Thanks for the reply.
I have read Palmers online book, but I'm still not sure about the process.
So, I drain off the wort after 60 minutes, then add more hot water? How much and for how long do I let it stand?
Ok, in addition to all the useful info (esp. the article that Pat wrote) you need to understand why you're doing what you're doing...
//Apologies in advance if this appears all too simple or I'm teaching you to suck eggs!\\
First of all, you need to crack the grain you want to make the wort (unfermented beer).
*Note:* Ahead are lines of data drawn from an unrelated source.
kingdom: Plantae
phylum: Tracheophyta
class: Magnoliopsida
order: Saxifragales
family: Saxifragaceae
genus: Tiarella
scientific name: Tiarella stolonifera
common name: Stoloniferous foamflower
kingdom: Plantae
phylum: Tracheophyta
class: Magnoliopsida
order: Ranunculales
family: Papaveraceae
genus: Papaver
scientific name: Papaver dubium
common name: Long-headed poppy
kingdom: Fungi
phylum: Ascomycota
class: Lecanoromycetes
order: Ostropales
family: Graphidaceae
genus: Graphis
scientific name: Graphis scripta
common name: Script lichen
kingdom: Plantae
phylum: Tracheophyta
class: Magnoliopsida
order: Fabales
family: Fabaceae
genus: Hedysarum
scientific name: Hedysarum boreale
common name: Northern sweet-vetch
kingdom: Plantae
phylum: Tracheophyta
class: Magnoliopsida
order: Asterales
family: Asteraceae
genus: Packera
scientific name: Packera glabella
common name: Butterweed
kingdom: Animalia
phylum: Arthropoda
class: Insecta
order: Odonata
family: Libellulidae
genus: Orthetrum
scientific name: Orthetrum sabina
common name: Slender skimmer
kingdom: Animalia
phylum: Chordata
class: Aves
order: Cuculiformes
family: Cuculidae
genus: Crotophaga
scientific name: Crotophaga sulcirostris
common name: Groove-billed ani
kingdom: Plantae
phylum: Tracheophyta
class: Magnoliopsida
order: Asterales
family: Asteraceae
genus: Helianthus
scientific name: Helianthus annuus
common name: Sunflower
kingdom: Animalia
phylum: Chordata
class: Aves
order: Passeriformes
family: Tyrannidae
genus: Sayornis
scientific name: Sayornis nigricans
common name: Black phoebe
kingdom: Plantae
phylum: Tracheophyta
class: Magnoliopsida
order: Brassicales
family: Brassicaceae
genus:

Get the homebrew shop you bought the grains from to do it if you don't have a mill.
Once the grains are cracked, you add them to the mashtun that has approx. 2.3L per kilo of grain in the mashtun (and make the water at least 10 degrees hotter than the target mash temp otherwise the cool grains will make your mash temp fall short - keep some boiling water handy to push up the temp if necessary).
The mash is like a loose porridge - you need to add water to the crushed grains so the crushed starch particles get converted, by some enzymes in the grain, to sugar. It's this sugar that the yeast eats to give you alcohol and CO2 as byproducts. The starch and enzymes are key elements of malted grains.
After a 1 hour soak (mash), you need to remove the mash water and then add some more water by either slowly drizzling water onto the grain bed (fly sparging) or adding a volume of water, stirring, and then emptying again (Batch Sparging). You won't get a lot out of the mashtun to begin with since a kilo of grains will soak up roughly 1 litre of water but you need to get the liqour out of the mashtun and into the kettle to boil it.
A good recipe program will work out your water calcs but essentially you need to stop sparging if your mash liquor drops below 1.010 gravity otherwise you risk extracting harsh tannins.
Once you've finished sparging the mash grains, you will have a sweet wort liquor that needs to be boiled so you can bitter and flavour the malt extract with hops. Boil for an hour and add hops at particular intervals to add bittering, flavour and aroma profiles to suit your needs or the style of beer you're making.
Cool after the boil, transfer from the kettle to a fermenter, pitch yeast and seal.
That's it in a nutshell, Palmer's book provides more detail on those steps.